Hardly anyone under the age of 40 is reading newspapers nowadays so nobody cares about their plight.

I am sorry to see their decline because it threatens journalism and, therefore, free speech and public knowledge. For the papers themselves, my feeling is directed more by nostalgia than real concern.

I served in the royal courts of Ireland’s two great newspaper families, the de Valeras and the O’Reillys. They were very different in style and substance but the fates of their dynasties were oddly similar, both brought down by unsustainable debt.

I worked with Eamon de Valera’s Irish Press group for a decade from 1978, then moved across the Liffey to Tony O’Reilly’s Independent Newspapers.

I never met the first Eamon de Valera. His son Vivion, a retired Army major, was running the show when I arrived in Brugh Quay. He was a modest little man who drove a modest little car and dressed in respectable dark suits, often swaddled in a fold-up plastic mac of a type that had been popular in the 1960s.

He interfered blatantly in the editorial affairs of his newspapers but mostly on matters of no real importance, usually in relation to the historical or technical accuracy of stories,  particularly those with a military connection.

When the Irish Press published the wrong name for a gun used in an Army exercise, he launched a hunt for the culprit, declaring his amazement that any reporter could make such a mistake or any sub-editor let it appear in the paper.

His newspapers were broadly supportive of Fianna Fáil but it didn’t seem to bother him much if they strayed from the party line. Matters of faith and morals concerned him more and he once pulled a movie ad from the paper because he thought it was too risqué. It was for the film, The Postman Always Rings Twice. Someone later pinned the ad on the editorial notice board with the warning caption: “But the Major Only Rings Once”.

He was a TD for Dublin North West and his political neutrality did not extend to his own affairs. He liked his speeches polished before publication and, on the rare occasions he spoke in the Dáil, would attempt to secure publication not of what he had actually said but of what he thought he should have said. These ambitions were usually thwarted by the News Editor or the Night Editor and, although the Major could have overruled them, he never did. After some huffing and puffing between news desk and night desk he would beat an orderly retreat, as befitted a military man.

He was succeeded by his son Eamon, who had a doctorate in chemistry and had worked for a large chemical company. I’m sure he must have rued the day he left it for he took over an Irish Press group weighed down with problems and lacking the money needed to revitalise its titles.
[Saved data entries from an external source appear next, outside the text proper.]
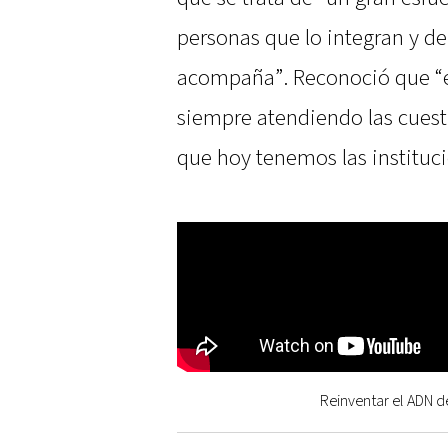
personas que lo integran y d
acompaña”. Reconoció que “es
siempre atendiendo las cuest
que hoy tenemos las instituci
Reinventar el ADN de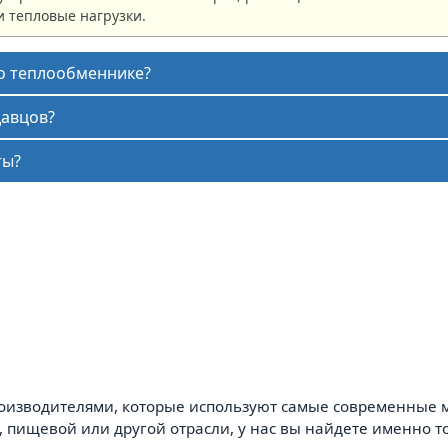
и тепловые нагрузки.
 о теплообменнике?
давцов?
ты?
изводителями, которые используют самые современные ма
 пищевой или другой отрасли, у нас вы найдете именно то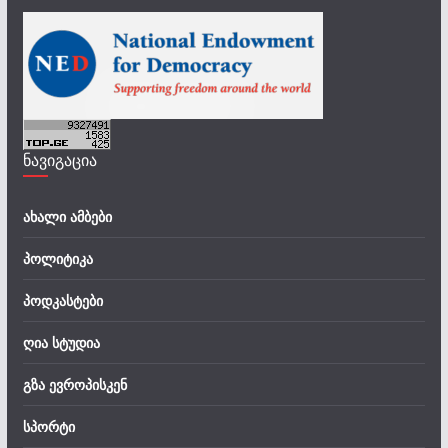
ნავიგაცია
ახალი ამბები
პოლიტიკა
პოდკასტები
ღია სტუდია
გზა ევროპისკენ
სპორტი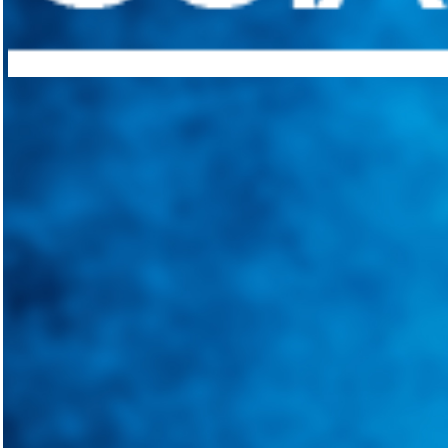
Integramos a todos los actores del sector automotriz para brindarles 
aliado para informarle sobre las novedades automotrices locales, nacio
Tweets de @guiarepuestos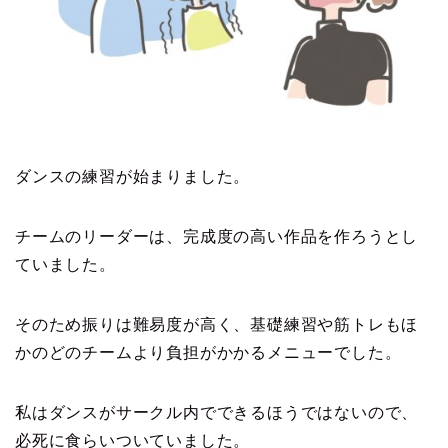
ダンスの練習が始まりました。
チームのリーダーは、完成度の高い作品を作ろうとし
ていました。
そのため振りは難易度が高く、基礎練習や筋トレもほ
かのどのチームより負担がかかるメニューでした。
私はダンスがサークル内でできるほうではないので、
必死に食らいついていました。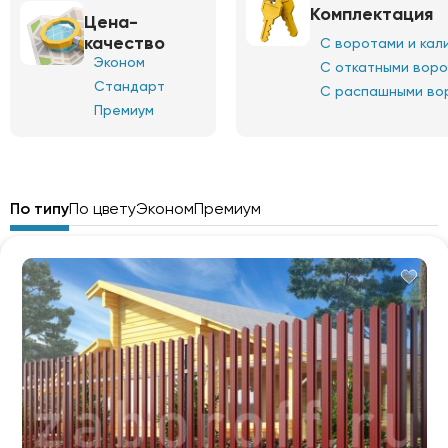
Комплектация
Цена-
качество
С воротами и кал
Эконом
С откатными вор
Стандарт
С распашными во
Премиум
По типу
По цвету
Эконом
Премиум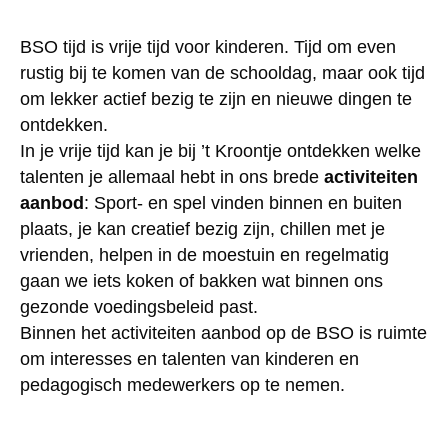
BSO tijd is vrije tijd voor kinderen. Tijd om even
rustig bij te komen van de schooldag, maar ook tijd
om lekker actief bezig te zijn en nieuwe dingen te
ontdekken.
In je vrije tijd kan je bij ’t Kroontje ontdekken welke
talenten je allemaal hebt in ons brede
activiteiten
aanbod
: Sport- en spel vinden binnen en buiten
plaats, je kan creatief bezig zijn, chillen met je
vrienden, helpen in de moestuin en regelmatig
gaan we iets koken of bakken wat binnen ons
gezonde voedingsbeleid past.
Binnen het activiteiten aanbod op de BSO is ruimte
om interesses en talenten van kinderen en
pedagogisch medewerkers op te nemen.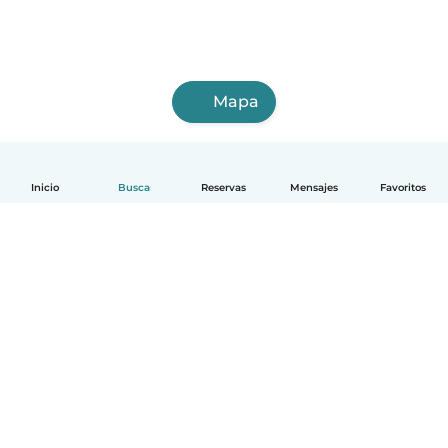
Mapa
Inicio
Busca
Reservas
Mensajes
Favoritos
Español
Cómo funciona
Ayuda
Términos y Privacidad
Precios
Datos de la empresa
Babysits para Empresas
Normas de la comunidad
He entered into a disastrous partnership with an American publisher, Ralph Ingersoll, and then, in desperation, sold a stake in the company to Tony O’Reilly’s Independent Newspapers. The wolf now owned part of the farm and could devour the sheep at his leisure.

O’Reilly was a remarkable businessman. The Independent group he took over in 1973 had three titles, two of which – the Sunday Independent and the Evening Herald – lagged behind their Irish Press rivals in circulation. In a little over a decade he turned it into a major international publishing company while the Press group folded.

Excessive borrowing was his downfall but the money was borrowed for business expansion which created jobs and helped the economy. His efforts to keep Waterford Crystal manufacturing in Waterford were, perhaps, the straw that broke the camel’s back.

It hurts to fall from a height. But I think history will remember Tony O’Reilly for the height rather than the fall. I don’t know how it will remember Denis O’Brien, but it won’t be for any contribution to newspapers.

If the deal goes through, the new owners of INM will be the Belgian company Mediahuis

I wish them well. Although it is too late, I fear, to salvage the print titles, they may find a way of making a profit from the digital versions.

But great Irish newspapers owned by great Irishmen are now, like yesterday’s news, a thing of the past. Thanks for the memories.